> 抜粋:
========================================================================

ビジネスジャーナル > 企業ニュース > JR九州社長、肥薩線復旧に疑問
NEW

JR九州社長「乗客数十人で税金200億円、価値あるのか」肥薩線復旧に疑問

文=Business Journal編集部、協力=梅原淳/鉄道ジャーナリスト
【この記事のキーワード】, ,
JR九州社長「乗客数十人で税金200億円、価値あるのか」肥薩線復旧に疑問の画像1
JR九州・肥薩線(「Wikipedia」より/MaedaAkihiko

 2020年の熊本豪雨で被災したJR肥薩線の全線再開に要する復旧費用、約235億円のうち、国とJR九州が約222億円を負担することについて、JR九州の古宮洋二社長は11月30日の会見で、「本当に地元の方々も税金を使っても価値がある肥薩線なのか、地元も一緒に考えないと」と発言。復旧に懐疑的な考えを示したことが議論を呼んでいる。全国でローカル線の維持・廃線をめぐる動きが慌ただしくなるなか、200億円以上もの費用をかけて肥薩線を復旧させるという判断を、どう評価すべきか――。

 現在、肥薩線は八代駅と吉松駅の区間が不通となっているが、熊本県と沿線周辺自治体は11月、約235億円に上る復旧費の約9割を国と県で負担し、上下分離方式に移行する案をまとめた。当初は県と地元市町村の負担分である約12億7000万円の半分ずつを両者が負担する案が検討されていたが、地元市町村の意向を受け、熊本県は11月、全額を負担する方針を表明。その結果、約200億円を国が、約13億円を熊本県が、残りをJR九州が負担することになる。

========================================================================

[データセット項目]
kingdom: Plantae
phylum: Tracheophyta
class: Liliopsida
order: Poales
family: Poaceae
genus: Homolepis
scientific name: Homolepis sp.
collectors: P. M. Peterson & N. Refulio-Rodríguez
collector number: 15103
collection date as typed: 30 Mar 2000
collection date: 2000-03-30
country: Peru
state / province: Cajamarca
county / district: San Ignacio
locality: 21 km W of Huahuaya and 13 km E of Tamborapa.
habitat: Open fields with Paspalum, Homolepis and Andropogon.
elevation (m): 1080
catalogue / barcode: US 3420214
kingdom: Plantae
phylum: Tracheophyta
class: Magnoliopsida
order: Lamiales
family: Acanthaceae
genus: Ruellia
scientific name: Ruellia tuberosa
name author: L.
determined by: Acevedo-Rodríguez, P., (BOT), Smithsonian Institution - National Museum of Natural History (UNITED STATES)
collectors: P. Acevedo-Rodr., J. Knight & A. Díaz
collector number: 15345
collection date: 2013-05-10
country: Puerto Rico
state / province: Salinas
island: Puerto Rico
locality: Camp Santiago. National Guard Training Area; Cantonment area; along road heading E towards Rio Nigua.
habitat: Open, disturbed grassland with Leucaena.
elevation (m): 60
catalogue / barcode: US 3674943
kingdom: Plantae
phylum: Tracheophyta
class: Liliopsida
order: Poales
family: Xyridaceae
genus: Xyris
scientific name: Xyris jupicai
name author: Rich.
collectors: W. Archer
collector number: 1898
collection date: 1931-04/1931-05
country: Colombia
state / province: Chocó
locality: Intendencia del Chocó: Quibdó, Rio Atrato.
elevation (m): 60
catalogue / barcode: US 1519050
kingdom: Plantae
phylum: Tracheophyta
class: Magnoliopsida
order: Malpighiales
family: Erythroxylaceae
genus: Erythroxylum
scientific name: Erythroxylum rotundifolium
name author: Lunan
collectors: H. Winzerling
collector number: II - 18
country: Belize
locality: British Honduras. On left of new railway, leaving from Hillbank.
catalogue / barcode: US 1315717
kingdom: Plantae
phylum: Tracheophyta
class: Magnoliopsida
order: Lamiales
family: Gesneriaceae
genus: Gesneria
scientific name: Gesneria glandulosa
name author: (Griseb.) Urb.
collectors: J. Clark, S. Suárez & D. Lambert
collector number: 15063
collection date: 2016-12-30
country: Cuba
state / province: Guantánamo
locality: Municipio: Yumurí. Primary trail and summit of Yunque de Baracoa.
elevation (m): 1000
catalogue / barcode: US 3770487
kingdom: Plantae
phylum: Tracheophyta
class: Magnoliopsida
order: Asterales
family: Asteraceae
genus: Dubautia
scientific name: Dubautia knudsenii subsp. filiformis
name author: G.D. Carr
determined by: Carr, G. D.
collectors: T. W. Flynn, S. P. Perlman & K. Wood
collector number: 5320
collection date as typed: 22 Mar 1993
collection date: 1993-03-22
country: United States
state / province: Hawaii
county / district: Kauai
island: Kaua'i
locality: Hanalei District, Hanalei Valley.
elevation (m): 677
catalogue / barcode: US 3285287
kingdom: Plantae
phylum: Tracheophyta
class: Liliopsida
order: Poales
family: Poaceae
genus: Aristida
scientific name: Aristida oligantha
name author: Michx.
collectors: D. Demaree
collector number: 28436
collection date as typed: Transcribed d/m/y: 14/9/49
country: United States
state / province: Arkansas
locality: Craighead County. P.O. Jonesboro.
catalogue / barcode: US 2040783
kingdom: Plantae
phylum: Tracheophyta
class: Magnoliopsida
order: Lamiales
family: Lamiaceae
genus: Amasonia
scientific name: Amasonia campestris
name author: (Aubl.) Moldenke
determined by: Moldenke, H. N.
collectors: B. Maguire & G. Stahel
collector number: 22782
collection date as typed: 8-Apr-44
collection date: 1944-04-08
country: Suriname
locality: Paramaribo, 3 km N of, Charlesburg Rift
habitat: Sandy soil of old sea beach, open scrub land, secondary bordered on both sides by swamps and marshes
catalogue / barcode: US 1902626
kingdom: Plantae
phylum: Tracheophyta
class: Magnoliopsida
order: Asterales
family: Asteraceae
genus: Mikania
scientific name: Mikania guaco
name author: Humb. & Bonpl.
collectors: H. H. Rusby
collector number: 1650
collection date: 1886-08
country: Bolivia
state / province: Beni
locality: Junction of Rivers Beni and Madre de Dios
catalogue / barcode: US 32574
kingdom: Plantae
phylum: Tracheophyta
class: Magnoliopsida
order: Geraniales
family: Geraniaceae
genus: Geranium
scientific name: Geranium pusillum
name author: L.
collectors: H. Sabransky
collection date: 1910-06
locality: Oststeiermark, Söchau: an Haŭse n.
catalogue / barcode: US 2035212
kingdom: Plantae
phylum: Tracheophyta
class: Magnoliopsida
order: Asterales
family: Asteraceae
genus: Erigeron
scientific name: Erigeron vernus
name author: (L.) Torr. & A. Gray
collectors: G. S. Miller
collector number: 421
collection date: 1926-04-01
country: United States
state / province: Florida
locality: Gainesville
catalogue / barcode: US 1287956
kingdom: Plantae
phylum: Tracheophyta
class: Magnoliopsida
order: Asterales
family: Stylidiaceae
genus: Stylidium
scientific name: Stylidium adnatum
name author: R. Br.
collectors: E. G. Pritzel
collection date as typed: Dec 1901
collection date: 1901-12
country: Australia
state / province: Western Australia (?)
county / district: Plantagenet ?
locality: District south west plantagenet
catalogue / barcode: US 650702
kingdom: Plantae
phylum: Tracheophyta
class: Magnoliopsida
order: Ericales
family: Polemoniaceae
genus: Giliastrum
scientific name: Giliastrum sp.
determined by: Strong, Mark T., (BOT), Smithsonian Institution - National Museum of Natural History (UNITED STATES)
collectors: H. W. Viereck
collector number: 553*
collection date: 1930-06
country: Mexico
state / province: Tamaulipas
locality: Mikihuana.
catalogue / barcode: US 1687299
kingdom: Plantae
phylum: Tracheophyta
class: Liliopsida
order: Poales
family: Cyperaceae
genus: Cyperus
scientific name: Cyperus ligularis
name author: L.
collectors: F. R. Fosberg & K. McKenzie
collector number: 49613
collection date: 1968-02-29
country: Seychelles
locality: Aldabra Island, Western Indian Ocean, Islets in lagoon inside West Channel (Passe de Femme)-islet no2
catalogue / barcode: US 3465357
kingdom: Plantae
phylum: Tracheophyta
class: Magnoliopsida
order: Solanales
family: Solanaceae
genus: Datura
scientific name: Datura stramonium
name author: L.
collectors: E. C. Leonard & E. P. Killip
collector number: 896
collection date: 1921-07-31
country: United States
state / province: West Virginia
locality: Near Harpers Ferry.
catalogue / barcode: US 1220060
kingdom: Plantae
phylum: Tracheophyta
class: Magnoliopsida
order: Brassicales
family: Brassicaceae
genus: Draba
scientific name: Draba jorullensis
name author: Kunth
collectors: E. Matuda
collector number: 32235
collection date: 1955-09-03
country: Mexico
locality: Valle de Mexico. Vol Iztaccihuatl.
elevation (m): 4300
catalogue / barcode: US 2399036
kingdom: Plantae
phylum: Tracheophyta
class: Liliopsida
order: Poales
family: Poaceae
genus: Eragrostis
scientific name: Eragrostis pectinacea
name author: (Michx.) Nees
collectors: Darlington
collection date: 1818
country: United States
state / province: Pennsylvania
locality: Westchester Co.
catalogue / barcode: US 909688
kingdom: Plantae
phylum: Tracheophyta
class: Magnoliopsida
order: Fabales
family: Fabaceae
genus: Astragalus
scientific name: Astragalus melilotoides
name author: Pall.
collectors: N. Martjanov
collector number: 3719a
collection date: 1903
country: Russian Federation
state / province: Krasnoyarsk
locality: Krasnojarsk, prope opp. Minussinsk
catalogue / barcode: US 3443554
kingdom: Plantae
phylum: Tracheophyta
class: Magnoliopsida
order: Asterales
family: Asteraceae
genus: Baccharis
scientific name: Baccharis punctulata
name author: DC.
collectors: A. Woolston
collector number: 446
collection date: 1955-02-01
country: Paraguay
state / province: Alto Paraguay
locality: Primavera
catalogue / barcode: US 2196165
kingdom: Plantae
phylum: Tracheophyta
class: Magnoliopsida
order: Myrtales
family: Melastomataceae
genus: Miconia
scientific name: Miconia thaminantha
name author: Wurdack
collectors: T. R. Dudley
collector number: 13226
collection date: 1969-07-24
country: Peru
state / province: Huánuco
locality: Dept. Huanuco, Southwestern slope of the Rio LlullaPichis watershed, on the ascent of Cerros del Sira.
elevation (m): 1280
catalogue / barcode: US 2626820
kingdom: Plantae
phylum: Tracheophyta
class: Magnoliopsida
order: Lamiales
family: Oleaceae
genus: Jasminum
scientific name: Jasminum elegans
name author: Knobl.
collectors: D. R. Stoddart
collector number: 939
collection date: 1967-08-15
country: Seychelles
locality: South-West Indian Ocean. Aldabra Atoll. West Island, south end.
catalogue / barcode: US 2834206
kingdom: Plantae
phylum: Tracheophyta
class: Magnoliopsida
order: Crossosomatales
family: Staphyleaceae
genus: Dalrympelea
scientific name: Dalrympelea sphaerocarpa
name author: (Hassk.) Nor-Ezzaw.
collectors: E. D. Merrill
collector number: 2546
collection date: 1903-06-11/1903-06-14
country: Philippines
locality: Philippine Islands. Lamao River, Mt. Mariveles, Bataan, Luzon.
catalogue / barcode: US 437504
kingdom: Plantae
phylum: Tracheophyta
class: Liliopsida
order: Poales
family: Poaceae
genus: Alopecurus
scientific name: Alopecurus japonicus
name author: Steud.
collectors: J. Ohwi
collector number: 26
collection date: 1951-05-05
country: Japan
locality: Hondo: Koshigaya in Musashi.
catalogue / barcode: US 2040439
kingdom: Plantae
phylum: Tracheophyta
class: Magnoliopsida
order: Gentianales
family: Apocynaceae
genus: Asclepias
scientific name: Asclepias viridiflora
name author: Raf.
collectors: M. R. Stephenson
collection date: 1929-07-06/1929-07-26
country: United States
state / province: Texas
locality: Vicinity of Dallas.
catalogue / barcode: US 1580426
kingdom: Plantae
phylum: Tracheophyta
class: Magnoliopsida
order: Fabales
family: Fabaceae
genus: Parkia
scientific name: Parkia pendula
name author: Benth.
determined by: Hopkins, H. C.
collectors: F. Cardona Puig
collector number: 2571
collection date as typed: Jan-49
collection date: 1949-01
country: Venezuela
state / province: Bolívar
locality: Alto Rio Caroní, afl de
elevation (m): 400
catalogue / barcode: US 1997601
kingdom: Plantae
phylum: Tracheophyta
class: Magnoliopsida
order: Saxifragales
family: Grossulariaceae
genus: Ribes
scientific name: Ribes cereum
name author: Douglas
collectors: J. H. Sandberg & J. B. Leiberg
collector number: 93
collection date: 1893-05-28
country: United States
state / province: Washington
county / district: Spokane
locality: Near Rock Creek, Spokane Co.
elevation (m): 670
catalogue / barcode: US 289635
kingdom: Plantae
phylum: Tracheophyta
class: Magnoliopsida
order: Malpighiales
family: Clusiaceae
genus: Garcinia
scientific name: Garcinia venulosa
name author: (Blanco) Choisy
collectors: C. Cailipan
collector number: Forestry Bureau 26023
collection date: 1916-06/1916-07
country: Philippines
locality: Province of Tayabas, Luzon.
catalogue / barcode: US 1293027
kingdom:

========================================================================

> 取り組む課題:
A - 肥薩線の記事によると、肥薩線で現在不通となっているのはどの駅とどの駅の区間ですか。
B - 肥薩線の記事のうち、「ビジネスジャーナル > 企業ニュース > JR九州社長、肥薩線復旧に疑問」で始まり「断を、どう評価すべきか――。」まで続く部分を、一字も変えずに再現してください。
C - 肥薩線の記事を、本文の最後の文の次から書き継いでください。

> 課題の解答:
A - 八代駅と吉松駅の区間です。

B -
ビジネスジャーナル > 企業ニュース > JR九州社長、肥薩線復旧に疑問
NEW

JR九州社長「乗客数十人で税金200億円、価値あるのか」肥薩線復旧に疑問

文=Business Journal編集部、協力=梅原淳/鉄道ジャーナリスト
【この記事のキーワード】, ,
JR九州社長「乗客数十人で税金200億円、価値あるのか」肥薩線復旧に疑問の画像1
JR九州・肥薩線(「Wikipedia」より/MaedaAkihiko

 2020年の熊本豪雨で被災したJR肥薩線の全線再開に要する復旧費用、約235億円のうち、国とJR九州が約222億円を負担することについて、JR九州の古宮洋二社長は11月30日の会見で、「本当に地元の方々も税金を使っても価値がある肥薩線なのか、地元も一緒に考えないと」と発言。復旧に懐疑的な考えを示したことが議論を呼んでいる。全国でローカル線の維持・廃線をめぐる動きが慌ただしくなるなか、200億円以上もの費用をかけて肥薩線を復旧させるという判断を、どう評価すべきか――。

C -
 これについてJR九州の古宮社長は会見で、

「肥薩線はこれまで8割とか乗客が減ってきてるんですよ。本当に地元の方々も、税金を使っても価値がある肥薩線なのか、地元も一緒に考えないと」

「国の金を200億使って乗客が毎日ウン十人しか乗りませんでした、というのが本当にいいのか。我々は『持続可能性』。肥薩線を今後どうしていくのかというのが必要じゃないですか」

と発言した。

 古宮社長はこの日の会見で、指宿枕崎線(鹿児島県)の指宿駅―枕崎駅の区間について、

「存続か廃止かの前提を置かず、未来志向で議論したい」

「大量輸送機関としての鉄道の特性が生かせていない線区は、これまでのような取り組みにとどまらず、将来を見据えた議論を行っていくことが必要」

「スケジュールとしては今のところ、ここまでというのを決めて行うとは思っていない。時間がかかるものかと思うが、あまり時間をかけることも好ましくないと思う」

とも語っており、採算の厳しい路線については存続か廃止かの議論を進めていく姿勢を示した。ちなみに同区間は一日当たりに平均何人を運んだのかを示す「輸送密度」が220人であり(2022年度)、過去30年で77%ほど減少している。

JR九州の危機感

 全国では路線の存続・廃線をめぐる議論が活発化しつつある。背景には、10月に地方鉄道のあり方を検討する協議会を国が設置できるようにする「改正地域公共交通活性化再生法」などが施行されたことがある。協議会の運用方針では、輸送密度が1000人未満の区間について優先して協議会を設置するとしている。

 JR東日本は7月、2022年度における新幹線と在来線の輸送密度を公表し、69路線203区間のうち輸送密度が1000人未満は30路線55区間だったことを明らかにした。9路線9区間は輸送密度が100人未満の「限界鉄道」状態であり、千葉県南部を走る久留里線の久留里―上総亀山間(輸送密度:54人)をめぐってはJR東日本が不採算を理由に自治体にバス路線への転換を打診し、すでに協議に入っている。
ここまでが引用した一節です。